Hand in hand with this ASML agreement, Cymer detailed its latest advances in its laser-produced plasma (LPP) source technology, including reaching a source power of 50 W — double the power output the company had previously announced. Cymer intends to double that output again by the end of the year, ultimately aiming for at least 200 W for volume manufacturing. The 100 W end-of-year goal was previously considered on track for a high-volume EUV scanner, but that has been a moving target. Original estimates depended on ideal resist sensitivities and mirror systems. Lacking those, power requirements could go up by a factor of 2 or 3, according to Nigel Farrar, Cymer's vice president, lithography applications marketing.

Cymer made the switch from a discharge-produced plasma (DPP) source to an LPP source about three years ago, initially using excimer as the drive laser technology and lithium as the target material.¹ The latest incarnation of the EUV source — in operation since June 2006 — uses a multi-staged CO₂ laser and a tin droplet target. Several developers have switched focus from DPP to LPP sources largely because LPP sources are considered to be more scalable and, therefore, more able to create the power needed for high scanner throughputs. They have also switched from primarily xenon targets to tin for its higher conversion efficiency.

EUV source is a laser-produced plasma (LPP) generated by a CO2 laser on a tin droplet target. (Source: Cymer)

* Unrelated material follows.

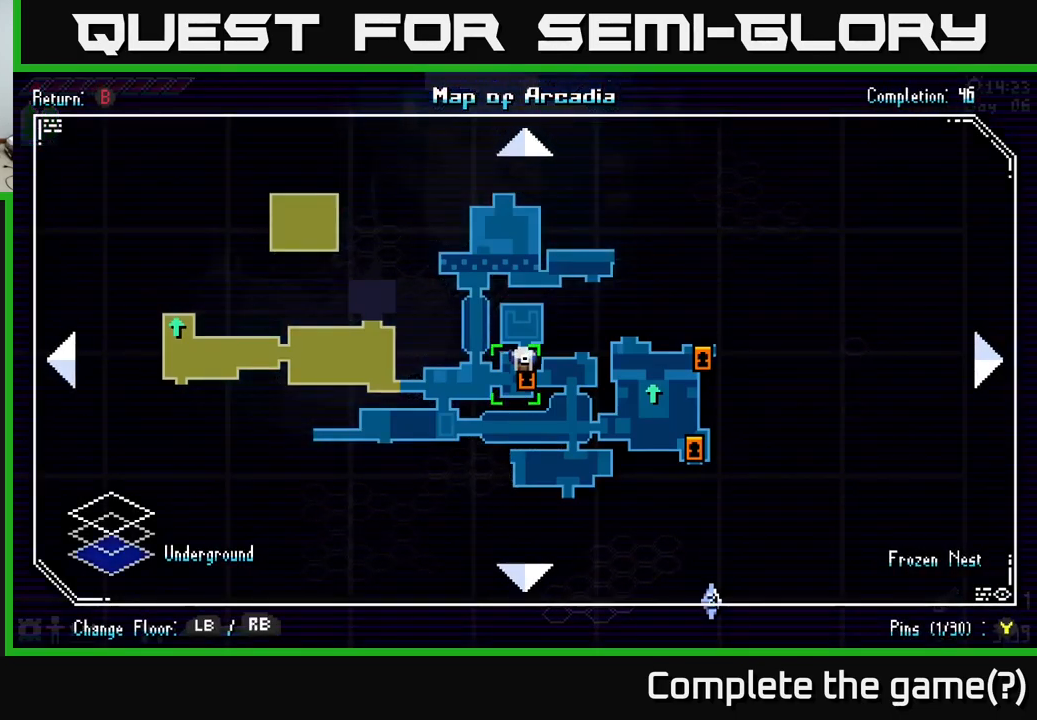
{"buttons": [], "left_stick": "center", "right_stick": "center", "events": []}
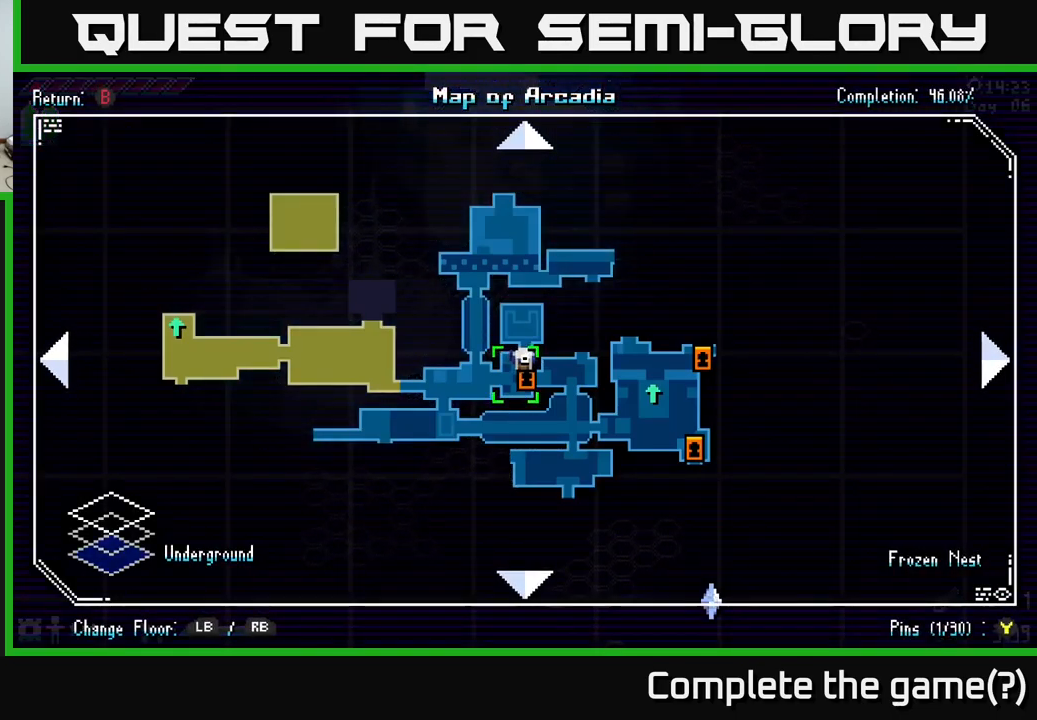
{"buttons": [], "left_stick": "center", "right_stick": "center", "events": []}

However, tin causes increased concern with debris mitigation and, thus, the lifetime of the expensive multilayer-mirror collector. But Cymer began talking about its improved debris mitigation system earlier this year, and Farrar contends that it is a key part of making EUV technology affordable. Enabling a collector lifetime of about a year, Cymer is "pretty far ahead of the others," he said. Cymer has also demonstrated its source on actual tin droplets, rather than the larger tin surfaces that are typically being used.

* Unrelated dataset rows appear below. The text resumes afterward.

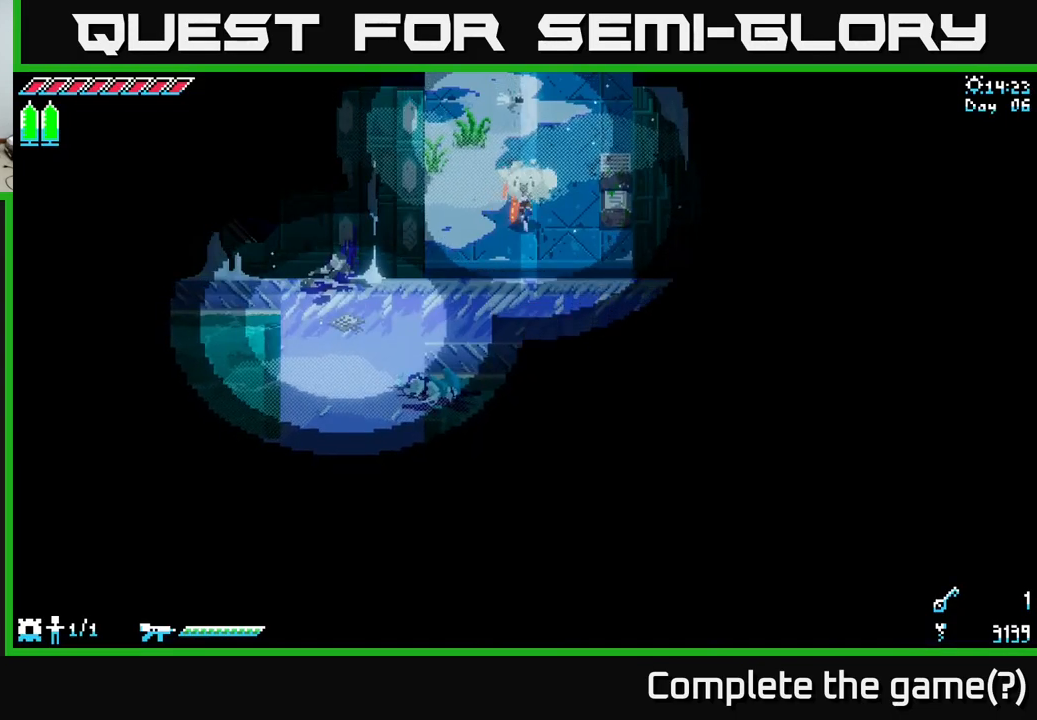
{"buttons": ["X"], "left_stick": "down", "right_stick": "center", "events": []}
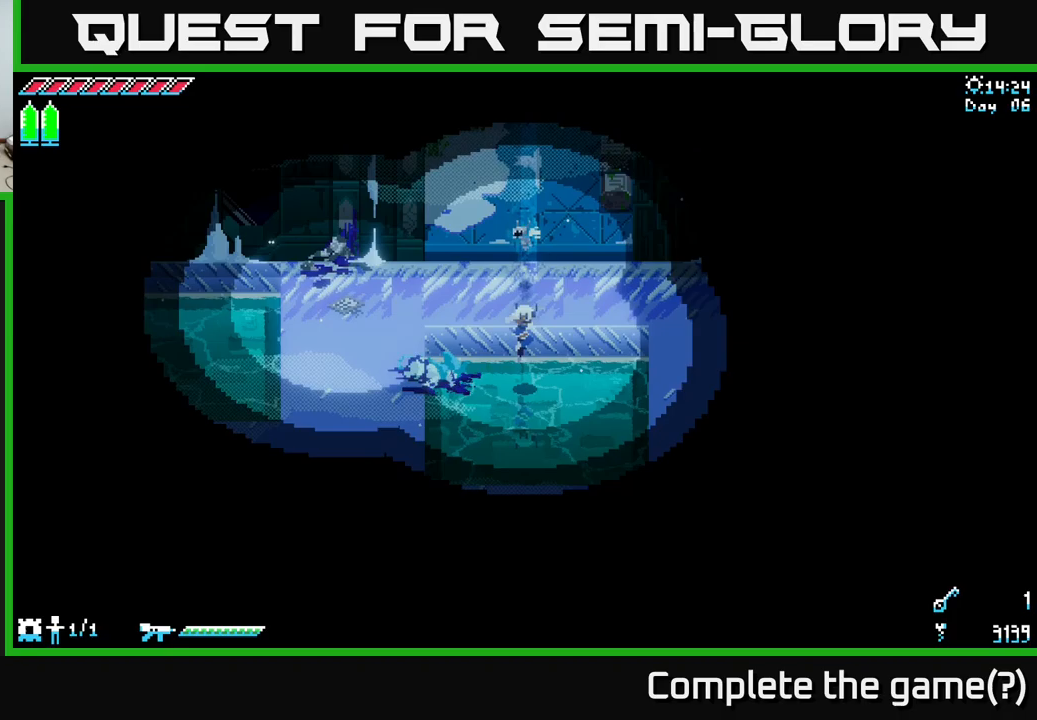
{"buttons": ["X"], "left_stick": "down", "right_stick": "center", "events": []}
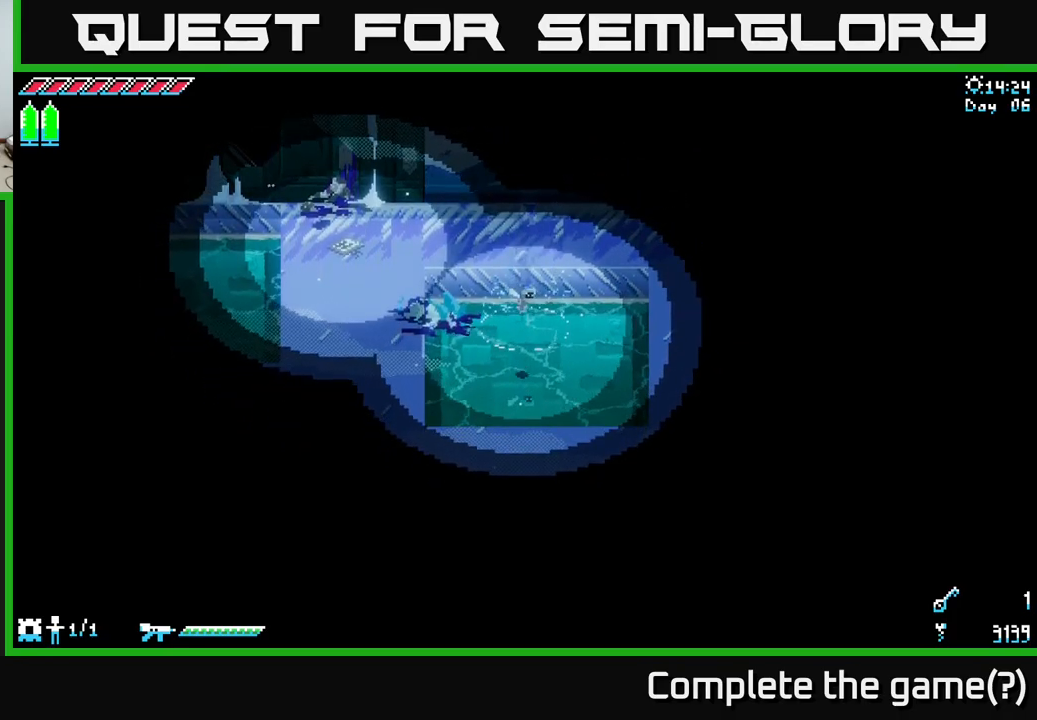
{"buttons": [], "left_stick": "right", "right_stick": "center", "events": [[33, "left_stick", "center"], [50, "X", "up"], [483, "left_stick", "right"]]}
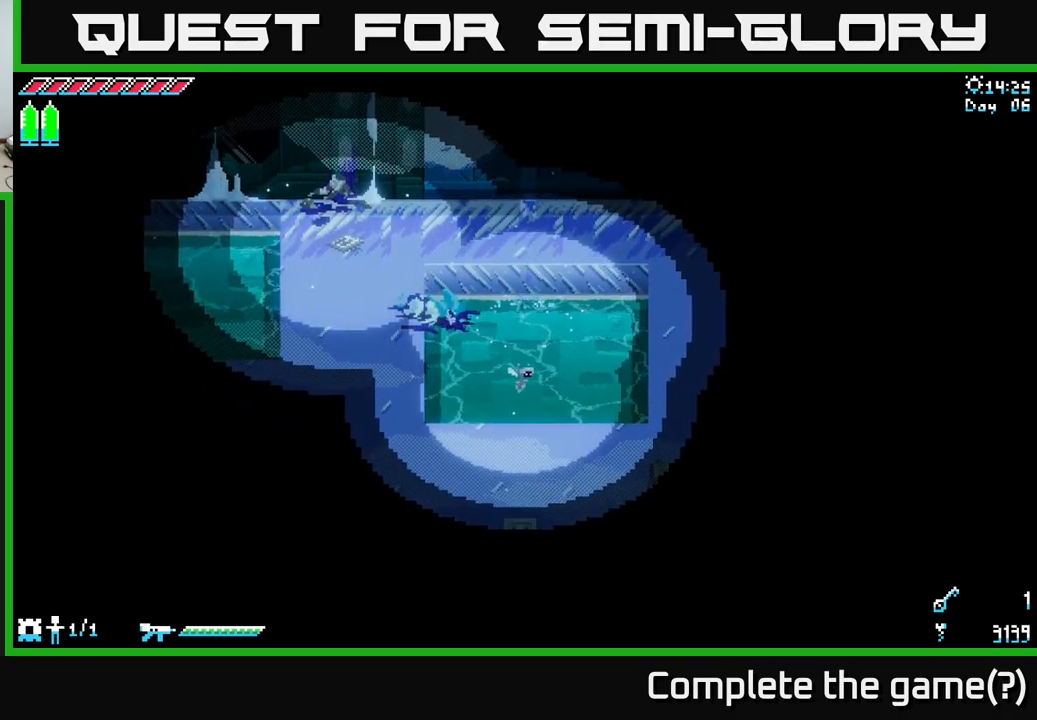
{"buttons": ["X"], "left_stick": "right", "right_stick": "center", "events": [[217, "X", "down"]]}
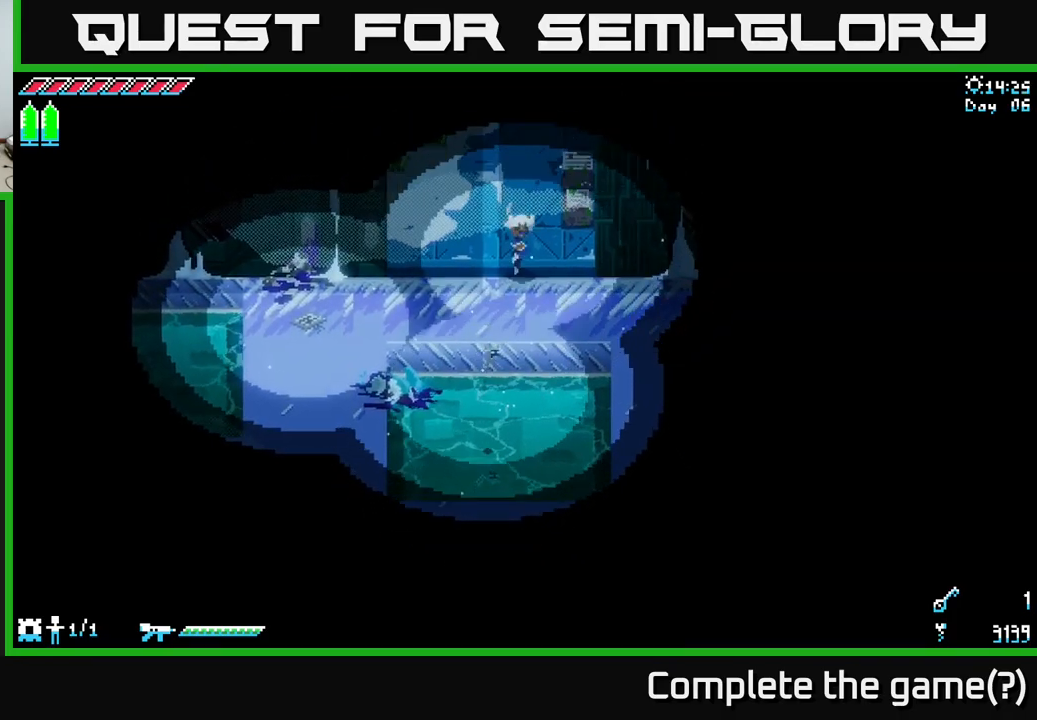
{"buttons": ["X"], "left_stick": "down-right", "right_stick": "center", "events": [[383, "left_stick", "down-right"]]}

In August of last year, ASML delivered two alpha demo tools (ADTs) — one to IMEC (Leuven, Belgium) and the other to the College of Nanoscale Science and Engineering (CNSE) at the University at Albany (N.Y.). Those tools are currently equipped with DPP sources from Philips Xtreme UV GmbH (Aachen, Germany). But word is the tools were unable to perform at the levels required even for research projects. In a conversation with Semiconductor International at SEMICON West 2007, IMEC's Ludo Deferm said that the DPP source resulted in a scanner output of only 0.2 wph. He said that program partners were asking IMEC to speed things up, but they were limited by the source.

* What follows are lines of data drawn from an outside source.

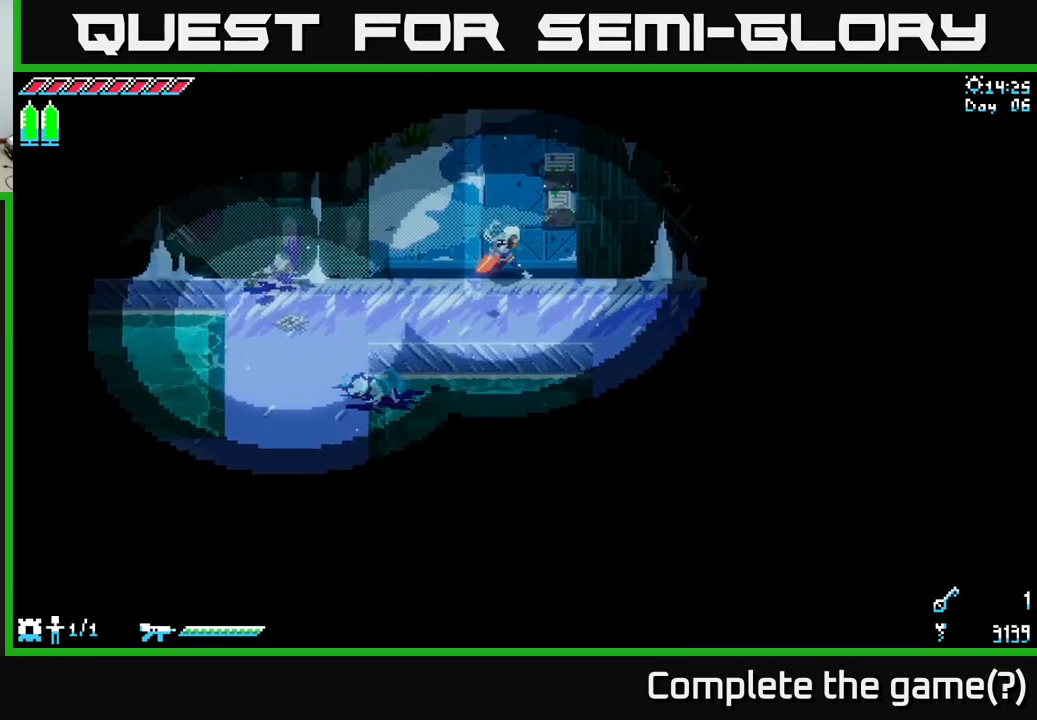
{"buttons": ["X"], "left_stick": "right", "right_stick": "center", "events": [[100, "left_stick", "right"]]}
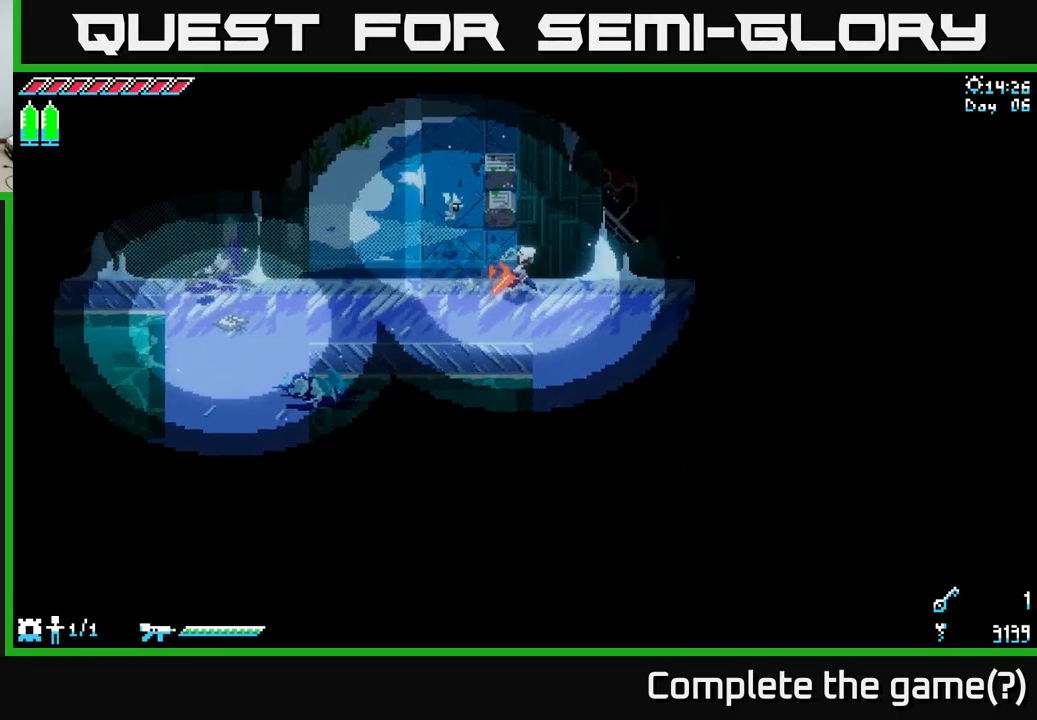
{"buttons": ["X"], "left_stick": "down", "right_stick": "center", "events": [[117, "X", "up"], [183, "left_stick", "down"], [217, "X", "down"]]}
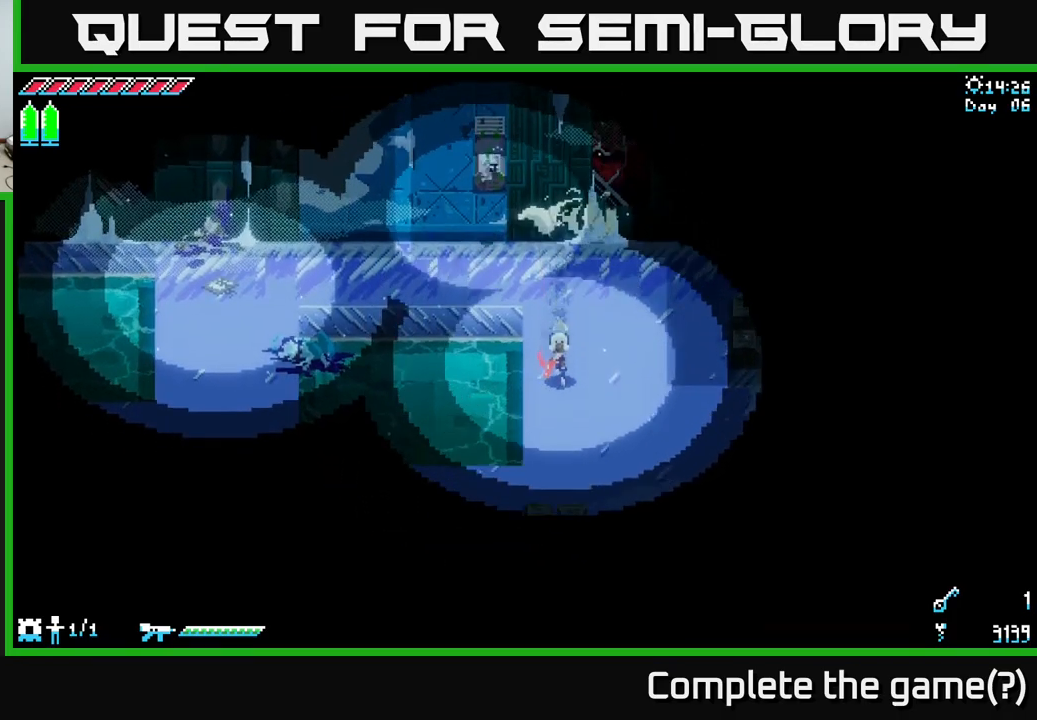
{"buttons": ["X"], "left_stick": "down", "right_stick": "center", "events": []}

Cymer set its EUV source roadmap at the beginning of last year, Farrar said, and has hit each mark since. He speaks with confidence, therefore, about his company's ability to get to 200–225 W in the not-so-distant future. The latest advances show where the improvements need to be made to get there, he said.

But now the work has begun to integrate the 10–15 different technologies that need to come together to make the EUV source ready for ASML's production scanner. One tricky aspect of the integration scheme will be to minimize the number of bounces that the EUV beam has to make off of various optical elements, meaning that the source will no longer be allowed to wind its way to the scanner from the subfab, Farrar said. Engineers must come up with an optimal illumination scheme for the source characteristics. "You certainly need the plasma source very close to the exposure tool," he noted.

With the multilayer mirrors, the best reflectivity that's been achieved is ~69%. Normal and grazing incidences are best, Farrar said, and if the beam angle is changed, that reflectivity goes down, meaning there's not much freedom to redirect the beam.

Cymer engineers will have their work cut out for them over the next 16 months or so, Farrar noted, adding, however, that they are well on track to meet ASML's schedule.